[Exercise aim]:
Give every entry again, exactly.

(Items listed in a dataset)
BEGIN

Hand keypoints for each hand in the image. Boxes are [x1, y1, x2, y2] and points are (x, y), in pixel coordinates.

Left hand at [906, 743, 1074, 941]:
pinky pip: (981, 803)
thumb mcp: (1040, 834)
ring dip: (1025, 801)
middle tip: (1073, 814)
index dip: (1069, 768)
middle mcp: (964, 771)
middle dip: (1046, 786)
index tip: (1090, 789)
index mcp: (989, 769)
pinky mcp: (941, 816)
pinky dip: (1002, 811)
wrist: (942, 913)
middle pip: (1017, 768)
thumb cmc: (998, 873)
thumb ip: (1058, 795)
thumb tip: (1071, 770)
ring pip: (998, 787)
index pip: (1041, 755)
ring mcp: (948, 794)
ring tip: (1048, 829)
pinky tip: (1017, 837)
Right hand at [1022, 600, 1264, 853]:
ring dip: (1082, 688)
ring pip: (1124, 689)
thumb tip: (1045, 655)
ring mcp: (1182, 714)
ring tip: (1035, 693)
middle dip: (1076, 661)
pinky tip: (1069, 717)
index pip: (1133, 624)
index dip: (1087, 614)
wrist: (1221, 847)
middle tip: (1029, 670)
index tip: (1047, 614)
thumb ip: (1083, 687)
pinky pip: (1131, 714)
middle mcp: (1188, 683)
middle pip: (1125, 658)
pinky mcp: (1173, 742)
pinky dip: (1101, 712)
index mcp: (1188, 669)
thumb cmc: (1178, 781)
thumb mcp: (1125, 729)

END

[Response below]:
Hand keypoints for each hand in the image. Boxes are [x1, y1, x2, y2] and points are (x, y), in pixel coordinates.

Left hand at [906, 743, 1074, 941]:
pinky pip: (981, 803)
thumb mcp: (1040, 834)
ring dip: (1025, 801)
middle tip: (1073, 814)
index dip: (1069, 768)
middle mcp: (964, 771)
middle dip: (1046, 786)
index tip: (1090, 789)
index mcp: (989, 769)
pinky mcp: (941, 816)
pinky dip: (1002, 811)
wrist: (942, 913)
middle pip: (1017, 768)
thumb cmc: (998, 873)
thumb ip: (1058, 795)
thumb tip: (1071, 770)
ring pip: (998, 787)
index pip: (1041, 755)
ring mcp: (948, 794)
ring tip: (1048, 829)
pinky tip: (1017, 837)
Right hand at [1022, 600, 1264, 853]:
ring dip: (1082, 688)
ring pip: (1124, 689)
thumb tip: (1045, 655)
ring mcp: (1182, 714)
ring tip: (1035, 693)
middle dip: (1076, 661)
pinky tip: (1069, 717)
index pip: (1133, 624)
index dip: (1087, 614)
wrist: (1221, 847)
middle tip: (1029, 670)
index tip: (1047, 614)
thumb ip: (1083, 687)
pinky pip: (1131, 714)
middle mcp: (1188, 683)
middle pip: (1125, 658)
pinky mcp: (1173, 742)
pinky dip: (1101, 712)
index mcp: (1188, 669)
thumb cmc: (1178, 781)
thumb mcp: (1125, 729)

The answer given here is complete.